NVIDIA NVML plugin
The nvml plugin allows to monitor NVIDIA GPUs.
Requirements
- Linux
- NVIDIA GPU(s)
- NVIDIA drivers installed. You probably want to use the packages provided by your Linux distribution.
Metrics
Here are the metrics collected by the plugin’s source(s). One source will be created per GPU device.
| Name | Type | Unit | Description | Resource | ResourceConsumer | Attributes |
|---|---|---|---|---|---|---|
nvml_energy_consumption | Counter Diff | milliJoule | Average between 2 measurement points based on the consumed energy since the last boot | GPU | LocalMachine | |
nvml_instant_power | Gauge | milliWatt | Instant power consumption | GPU | LocalMachine | |
nvml_temperature_gpu | Gauge | Celsius | Main temperature emitted by a given device | GPU | LocalMachine | |
nvml_gpu_utilization | Gauge | Percentage (0-100) | GPU rate utilization | GPU | LocalMachine | |
nvml_gpu_memory_info | Gauge | bytes | GPU VRAM information. Only available with recent versions of NVIDIA drivers ($\geq510$) | GPU | LocalMachine | kind |
nvml_encoder_sampling_period | Gauge | Microsecond | Current utilization and sampling size for the encoder | GPU | LocalMachine | |
nvml_decoder_sampling_period | Gauge | Microsecond | Current utilization and sampling size for the decoder | GPU | LocalMachine | |
nvml_n_compute_processes | Gauge | None | Relevant currently running computing processes data | GPU | LocalMachine | |
nvml_n_graphic_processes | Gauge | None | Relevant currently running graphical processes data | GPU | LocalMachine | |
nvml_memory_utilization | Gauge | Percentage | GPU memory utilization by a process | Process | LocalMachine | |
nvml_encoder_utilization | Gauge | Percentage | GPU video encoder utilization by a process | Process | LocalMachine | |
nvml_decoder_utilization | Gauge | Percentage | GPU video decoder utilization by a process | Process | LocalMachine | |
nvml_sm_utilization | Gauge | Percentage | Utilization of the GPU streaming multiprocessors by a process (3D task and rendering, etc…) | Process | LocalMachine |
Some metrics can be disabled, see the mode configuration option.
Attributes
Kind
The kind of the memory is the type of the allocated memory space reserved by the system or the hardware.
| Value | Description |
|---|---|
free | Unallocated device memory |
total | Total physical device memory |
used | Allocated device memory |
reserved | Device memory (in bytes) reserved for system use (driver or firmware) |
Configuration
Here is an example of how to configure this plugin.

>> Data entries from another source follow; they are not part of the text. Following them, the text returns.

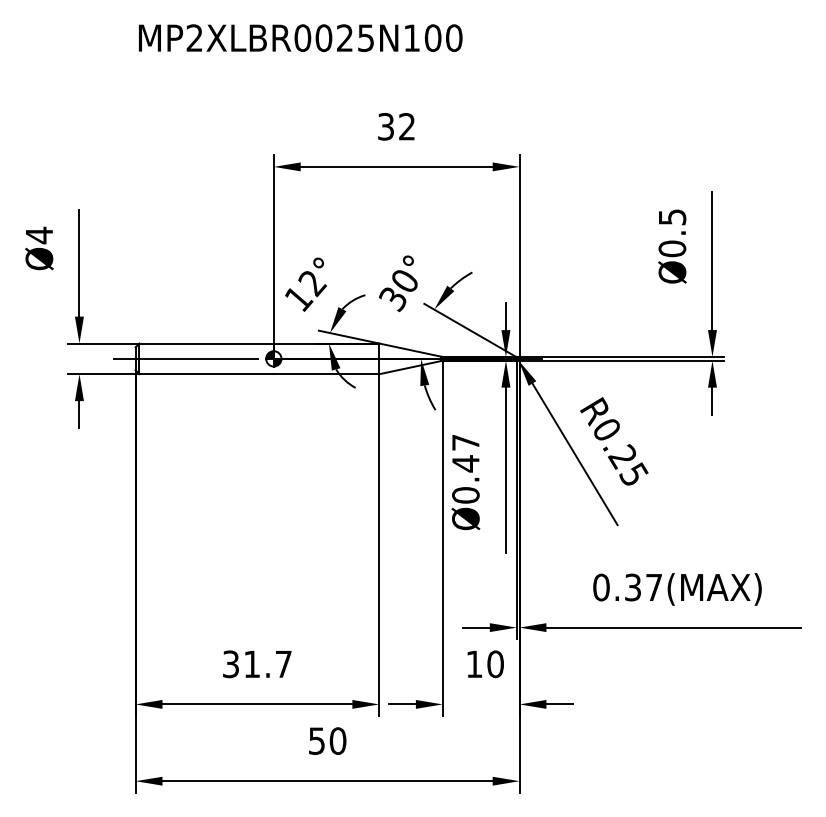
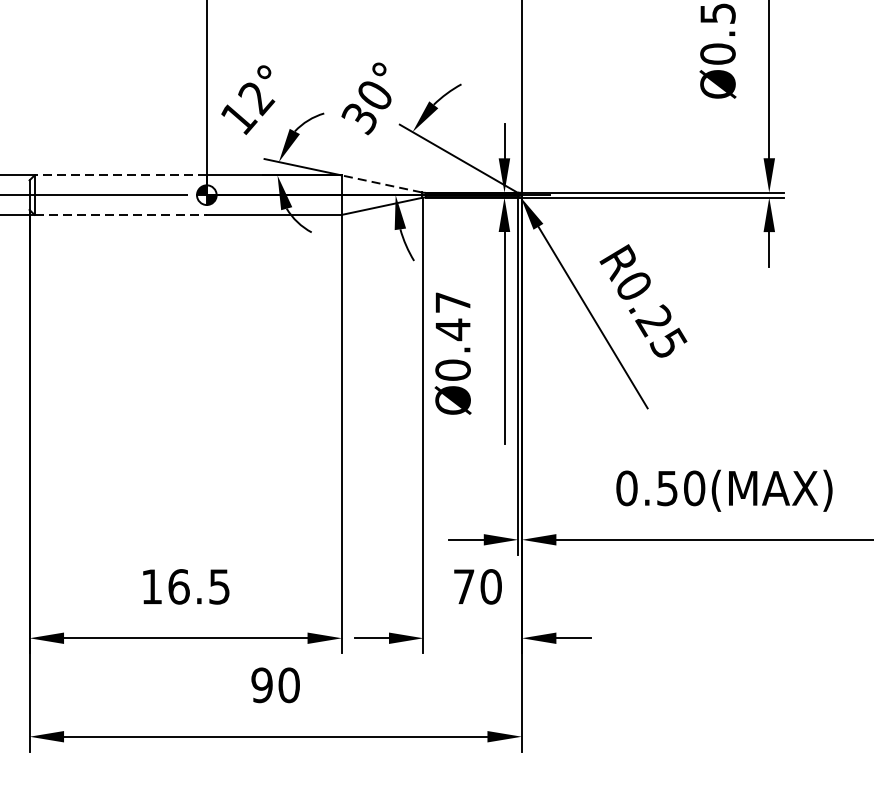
line: (206, 343) -> (120, 175), solid -> dashed
line: (410, 350) -> (382, 184), solid -> dashed
line: (207, 374) -> (121, 215), solid -> dashed
text: (643, 587) -> (680, 488), 0.37(MAX) -> 0.50(MAX)
text: (474, 663) -> (464, 585), 10 -> 70
text: (257, 664) -> (185, 587), 31.7 -> 16.5
text: (316, 740) -> (261, 684), 50 -> 90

Put the following in the configuration file of the Alumet agent (usually alumet-config.toml).
[plugins.nvml]
# Initial interval between two Nvidia measurements.
poll_interval = "1s"
# Initial interval between two flushing of Nvidia measurements.
flush_interval = "5s"
# On startup, the plugin inspects the GPU devices and detect their features.
# If `skip_failed_devices = true` (or is omitted), inspection failures will be logged and the plugin will continue.
# If `skip_failed_devices = true`, the first failure will make the plugin's startup fail.
skip_failed_devices = true
# See below
mode = "full"
Choosing the Right Mode
The NVML plugin offers two modes: full and minimal.
In full mode, all the metrics listed in the table above are provided (if they are available on the GPU).
If you want to make the GPU measurement faster, you can use the minimal mode.
In minimal mode, only nvml_energy_consumption and nvml_instant_power are provided.
The only measured value is nvml_instant_power. It is used to estimate nvml_energy_consumption.
The minimal mode only works on GPU that support the nvmlDeviceGetPowerUsage device query (the plugin detects if this is the case on startup).
More information
Not all software use the GPU to its full extent.
For instance, to obtain non-zero values for the video encoding/decoding metrics, use a video software like ffmpeg.
GPU counter updates
NVML requires 20-100ms to refresh counter values based on GPU model.
When poll_interval is set too low, the plugin queries identical counter values repeatedly during polling.
Since some measurements are calculated from previous polls, these measurements are discarded rather than reported as zero values.
Note on NVIDIA ‘utilization’
When NVIDIA measures ‘utilization’, they actually mean the percent of time that the resource was solicited over the last sample of time.
For example, if memory utilization $= 60%$, then it means that during the last sample of time (for instance, the past 1 second), 60% of that time ($=600ms$) was spent reading or writing the memory.
This is also true for nvml_gpu_utilization, nvml_memory_utilization, nvml_encoder_utilization, nvml_decoder_utilization and nvml_sm_utilization.